■ **Raw data**:
"""

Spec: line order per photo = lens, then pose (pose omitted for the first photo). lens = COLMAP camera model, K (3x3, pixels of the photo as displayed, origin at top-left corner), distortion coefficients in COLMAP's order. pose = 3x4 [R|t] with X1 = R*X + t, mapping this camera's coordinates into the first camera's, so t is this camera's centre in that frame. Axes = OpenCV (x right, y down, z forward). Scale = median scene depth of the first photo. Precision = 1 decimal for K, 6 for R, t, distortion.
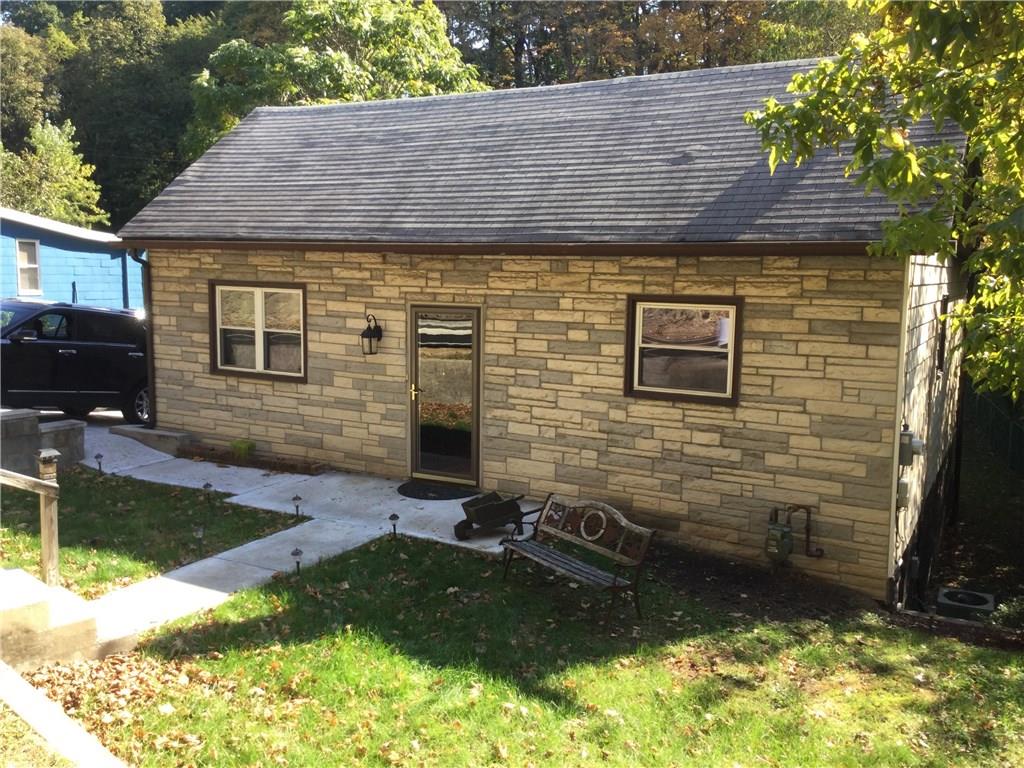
lens RADIAL K [[928.9, 0, 512.0], [0, 928.9, 384.0], [0, 0, 1]] dist [0.040627, -0.007168]
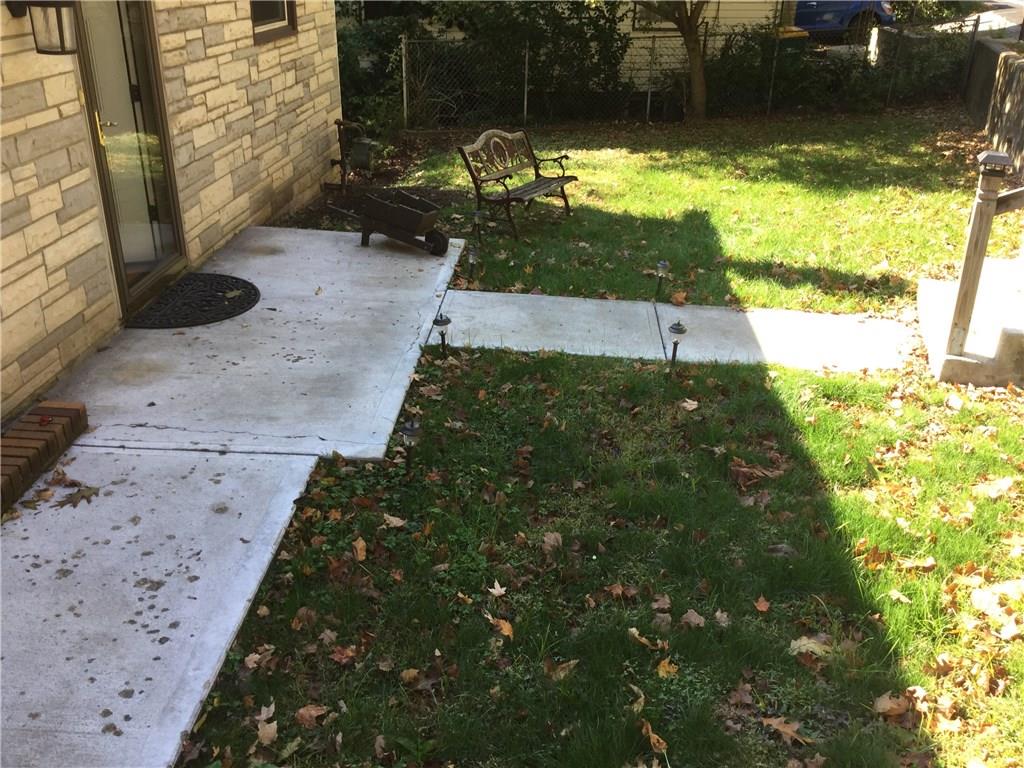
lens RADIAL K [[928.9, 0, 512.0], [0, 928.9, 384.0], [0, 0, 1]] dist [0.040627, -0.007168]
pose [[-0.443496, -0.396930, 0.803590, -0.716040], [0.097623, 0.869860, 0.483542, -0.098303], [-0.890944, 0.292898, -0.347030, 1.216266]]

"""

■ **Directions**:
Reproduce every line of text in the listing above verbatim, omitting the pictures.

■ **Answer to the exercise**:
Spec: line order per photo = lens, then pose (pose omitted for the first photo). lens = COLMAP camera model, K (3x3, pixels of the photo as displayed, origin at top-left corner), distortion coefficients in COLMAP's order. pose = 3x4 [R|t] with X1 = R*X + t, mapping this camera's coordinates into the first camera's, so t is this camera's centre in that frame. Axes = OpenCV (x right, y down, z forward). Scale = median scene depth of the first photo. Precision = 1 decimal for K, 6 for R, t, distortion.
lens RADIAL K [[928.9, 0, 512.0], [0, 928.9, 384.0], [0, 0, 1]] dist [0.040627, -0.007168]
lens RADIAL K [[928.9, 0, 512.0], [0, 928.9, 384.0], [0, 0, 1]] dist [0.040627, -0.007168]
pose [[-0.443496, -0.396930, 0.803590, -0.716040], [0.097623, 0.869860, 0.483542, -0.098303], [-0.890944, 0.292898, -0.347030, 1.216266]]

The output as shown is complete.